I'm trying to be better about structuring my code, and I think I'm doing it right. The issue I've got right now is I need to get joystick inputs, scale those values appropriately, and then use that scaled data on any number of MonoBehaviour scripts.
I'm trying to split the input conditioning from the end user, and I'd like to do that by using a ScriptableObject to hold the conditioned data.
I was thinking that a MonoBehaviour script would run, get the joystick data, scale it, and then push that data to variables in the ScaledJoystickData ScriptableObject. Later, a second MonoBehaviour script would access the variables in the ScaledJoystickData and use those to move the things in the game.
I'm understanding the benefits of structuring the code this way, especially in that I can access the ScriptableObject from the editor and manipulate those values; I don't actually need to have a joystick connected, and I'm free to test either end of the input handling independently.
The problem is that, if I am looking at the ScriptableObject instance in the editor, it stops updating as soon as I click away from it (to the consuming GameObject). If I click back to the ScriptableObejct instance, none of the values update. Nothing on the GameObject's script updates unless I start the game with that GO selected in-editor, and again THAT fails to update if I click off and click back.
The GameObject script is currently using the values from the ScriptableObject instance and piping them to public variables, and the public variables aren't updating.
Is there some bug with ScriptableObjects, or am I doing this wrong?
:EDIT:
Here's an example. Make a script called "ExampleSO" and replace the contents with:
using System.Collections;
using System.Collections.Generic;
using UnityEngine;
[CreateAssetMenu]
public class ExampleSO : ScriptableObject
{
public float stashedVar = 0f;
}
Make a script called "ExampleWriter" and replace the contents with:
using System.Collections;
using System.Collections.Generic;
using UnityEngine;
public class ExampleWriter : MonoBehaviour
{
public float scaling = 2f;
public float scaledInput = 0f;
public ExampleSO exampleSO = null;
// Update is called once per frame
void Update()
{
if(exampleSO!=null)
{
scaledInput = scaling * (Input.GetKey(KeyCode.LeftArrow) ? 1f : 0f);
exampleSO.stashedVar = scaledInput;
}
}
}
Make a script called "ExampleReader" and replace the contents with:
using System.Collections;
using System.Collections.Generic;
using UnityEngine;
public class ExampleReader : MonoBehaviour
{
public float display = 0f;
public ExampleSO exampleSO = null;
void Update()
{
if(exampleSO!=null)
{
display = exampleSO.stashedVar;
}
}
}
Create an instance of the ExampleSO, add the ExampleWriter to a game object, and put the ExampleSO instance into the ExampleWriter slot.

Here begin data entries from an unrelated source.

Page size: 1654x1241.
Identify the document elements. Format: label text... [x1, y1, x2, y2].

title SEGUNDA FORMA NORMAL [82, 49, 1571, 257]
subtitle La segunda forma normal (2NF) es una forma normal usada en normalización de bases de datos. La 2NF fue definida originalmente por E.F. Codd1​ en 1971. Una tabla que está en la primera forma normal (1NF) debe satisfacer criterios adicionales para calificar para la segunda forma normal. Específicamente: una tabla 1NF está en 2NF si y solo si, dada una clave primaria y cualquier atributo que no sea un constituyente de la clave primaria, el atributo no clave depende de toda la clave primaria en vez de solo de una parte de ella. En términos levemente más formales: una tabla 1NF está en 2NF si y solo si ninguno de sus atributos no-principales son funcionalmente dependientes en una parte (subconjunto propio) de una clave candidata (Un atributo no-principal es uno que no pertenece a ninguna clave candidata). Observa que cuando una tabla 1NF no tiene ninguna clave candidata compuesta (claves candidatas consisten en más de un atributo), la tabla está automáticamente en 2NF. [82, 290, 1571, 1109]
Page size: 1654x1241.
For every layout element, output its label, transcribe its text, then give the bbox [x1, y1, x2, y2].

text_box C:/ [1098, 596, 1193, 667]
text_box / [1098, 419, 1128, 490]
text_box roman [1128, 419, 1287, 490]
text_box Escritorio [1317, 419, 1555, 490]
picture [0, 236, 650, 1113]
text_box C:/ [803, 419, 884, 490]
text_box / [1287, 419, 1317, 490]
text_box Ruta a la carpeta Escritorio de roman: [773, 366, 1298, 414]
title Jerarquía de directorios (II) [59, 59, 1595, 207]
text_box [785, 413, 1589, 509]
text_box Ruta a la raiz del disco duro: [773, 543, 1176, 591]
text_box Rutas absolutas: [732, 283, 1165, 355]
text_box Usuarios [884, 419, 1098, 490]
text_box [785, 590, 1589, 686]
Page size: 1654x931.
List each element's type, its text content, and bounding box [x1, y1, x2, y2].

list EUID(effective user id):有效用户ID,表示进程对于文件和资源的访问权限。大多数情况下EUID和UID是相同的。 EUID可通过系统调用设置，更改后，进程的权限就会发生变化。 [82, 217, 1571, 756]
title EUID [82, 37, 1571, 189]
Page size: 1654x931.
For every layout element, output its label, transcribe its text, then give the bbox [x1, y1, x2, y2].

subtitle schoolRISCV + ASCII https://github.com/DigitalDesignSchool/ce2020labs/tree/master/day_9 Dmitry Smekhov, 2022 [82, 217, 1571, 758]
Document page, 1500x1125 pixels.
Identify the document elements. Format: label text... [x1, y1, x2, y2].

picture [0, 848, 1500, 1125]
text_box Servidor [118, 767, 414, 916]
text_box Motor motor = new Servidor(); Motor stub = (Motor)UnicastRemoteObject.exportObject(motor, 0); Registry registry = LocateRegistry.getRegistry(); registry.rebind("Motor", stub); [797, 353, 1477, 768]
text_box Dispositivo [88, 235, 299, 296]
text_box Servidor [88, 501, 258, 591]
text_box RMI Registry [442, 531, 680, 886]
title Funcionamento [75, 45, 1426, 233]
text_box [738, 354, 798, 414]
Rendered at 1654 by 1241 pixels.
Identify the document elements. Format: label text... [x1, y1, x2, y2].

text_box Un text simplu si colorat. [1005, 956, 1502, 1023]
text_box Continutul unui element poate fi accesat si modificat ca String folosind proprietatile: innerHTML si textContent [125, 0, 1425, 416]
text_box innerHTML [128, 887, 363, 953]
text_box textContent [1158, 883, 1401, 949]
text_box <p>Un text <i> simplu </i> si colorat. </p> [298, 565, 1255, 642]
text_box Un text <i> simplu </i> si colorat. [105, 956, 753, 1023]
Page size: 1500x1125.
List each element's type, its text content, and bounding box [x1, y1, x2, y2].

Highlight the game object holding ExampleWriter and run it. Push the left arrow key and see the value toggle 0/2.
Click the ExampleSO instance. Nothing is happening there now. Click back on the game object, and now it doesn't update either.
If you have the ExampleReader on the same game object then it won't work at all. ExampleReader will read fine, if you have it on a separate GameObject, but again if you click off and click back then it stops responding.